--- SOURCE INFORMATION ---
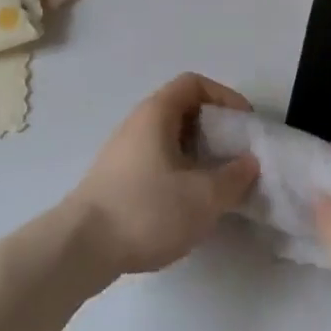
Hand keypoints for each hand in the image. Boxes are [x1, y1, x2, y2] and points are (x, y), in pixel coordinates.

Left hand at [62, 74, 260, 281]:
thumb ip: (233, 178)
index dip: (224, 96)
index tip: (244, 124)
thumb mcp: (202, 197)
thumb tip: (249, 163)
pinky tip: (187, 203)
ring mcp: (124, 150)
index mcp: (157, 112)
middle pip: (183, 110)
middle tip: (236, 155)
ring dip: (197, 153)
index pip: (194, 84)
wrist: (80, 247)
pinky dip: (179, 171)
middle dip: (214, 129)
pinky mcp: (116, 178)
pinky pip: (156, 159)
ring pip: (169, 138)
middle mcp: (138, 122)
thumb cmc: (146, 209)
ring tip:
---
--- SOURCE INFORMATION ---
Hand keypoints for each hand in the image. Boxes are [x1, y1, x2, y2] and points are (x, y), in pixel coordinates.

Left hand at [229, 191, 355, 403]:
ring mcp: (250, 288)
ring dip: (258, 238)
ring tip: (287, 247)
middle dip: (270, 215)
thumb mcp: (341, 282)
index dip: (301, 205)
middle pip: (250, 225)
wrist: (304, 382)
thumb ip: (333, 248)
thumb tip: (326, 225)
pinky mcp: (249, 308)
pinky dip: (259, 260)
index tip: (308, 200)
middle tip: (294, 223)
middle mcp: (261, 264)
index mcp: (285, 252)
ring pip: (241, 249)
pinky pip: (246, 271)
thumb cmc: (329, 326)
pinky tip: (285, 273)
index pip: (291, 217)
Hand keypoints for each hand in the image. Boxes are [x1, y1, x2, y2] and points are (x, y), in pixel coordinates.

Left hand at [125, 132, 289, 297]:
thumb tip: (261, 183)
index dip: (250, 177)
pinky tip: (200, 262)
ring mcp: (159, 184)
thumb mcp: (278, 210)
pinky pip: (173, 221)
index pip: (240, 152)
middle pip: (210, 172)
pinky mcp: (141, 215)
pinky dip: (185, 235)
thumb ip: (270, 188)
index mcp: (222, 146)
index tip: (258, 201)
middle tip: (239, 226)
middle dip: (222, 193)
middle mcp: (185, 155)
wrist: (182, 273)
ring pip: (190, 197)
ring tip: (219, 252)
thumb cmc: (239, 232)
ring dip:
---
--- SOURCE INFORMATION ---
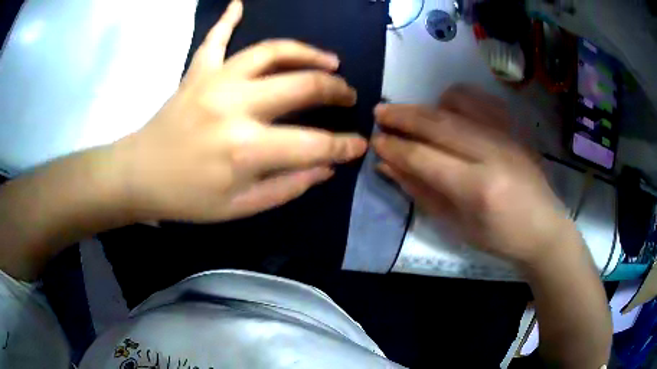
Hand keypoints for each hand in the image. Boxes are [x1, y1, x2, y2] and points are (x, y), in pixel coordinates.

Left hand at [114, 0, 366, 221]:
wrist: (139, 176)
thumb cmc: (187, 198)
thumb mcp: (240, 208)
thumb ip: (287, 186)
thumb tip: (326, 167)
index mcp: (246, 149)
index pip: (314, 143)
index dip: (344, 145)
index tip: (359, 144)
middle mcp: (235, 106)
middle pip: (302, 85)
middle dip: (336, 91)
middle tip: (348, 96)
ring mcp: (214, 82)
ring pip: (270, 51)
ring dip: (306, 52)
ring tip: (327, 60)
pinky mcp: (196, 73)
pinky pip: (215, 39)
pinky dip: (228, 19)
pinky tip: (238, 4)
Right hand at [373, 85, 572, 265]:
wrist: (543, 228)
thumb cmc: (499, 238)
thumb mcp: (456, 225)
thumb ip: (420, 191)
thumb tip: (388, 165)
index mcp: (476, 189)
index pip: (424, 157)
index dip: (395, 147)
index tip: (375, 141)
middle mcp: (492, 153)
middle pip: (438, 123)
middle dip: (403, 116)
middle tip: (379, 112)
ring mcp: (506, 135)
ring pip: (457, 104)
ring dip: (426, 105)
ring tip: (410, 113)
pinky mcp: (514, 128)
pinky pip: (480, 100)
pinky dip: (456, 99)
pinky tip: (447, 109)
---
## WHAT YOU ARE ASKED TO DO
Look above for the line that contains "index pip: (314, 143)". Starting there, transcribe every line exactly until you have copied the line that contains "pinky tip: (447, 109)".

## RESULT OF THIS EXERCISE
index pip: (314, 143)
index dip: (344, 145)
index tip: (359, 144)
middle mcp: (235, 106)
middle pip: (302, 85)
middle dip: (336, 91)
middle tip: (348, 96)
ring mcp: (214, 82)
ring pip: (270, 51)
ring dip: (306, 52)
ring tip: (327, 60)
pinky mcp: (196, 73)
pinky pip: (215, 39)
pinky dip: (228, 19)
pinky tip: (238, 4)
Right hand at [373, 85, 572, 265]:
wrist: (543, 228)
thumb cmc: (499, 238)
thumb mcp: (456, 225)
thumb ip: (420, 191)
thumb tip: (388, 165)
index mcp: (476, 189)
index pip: (424, 157)
index dip: (395, 147)
index tip: (375, 141)
middle mcp: (492, 153)
middle pip: (438, 123)
middle dip: (403, 116)
middle tip: (379, 112)
ring mcp: (506, 135)
ring pip: (457, 104)
ring dip: (426, 105)
ring tip: (410, 113)
pinky mcp: (514, 128)
pinky pip: (480, 100)
pinky dip: (456, 99)
pinky tip: (447, 109)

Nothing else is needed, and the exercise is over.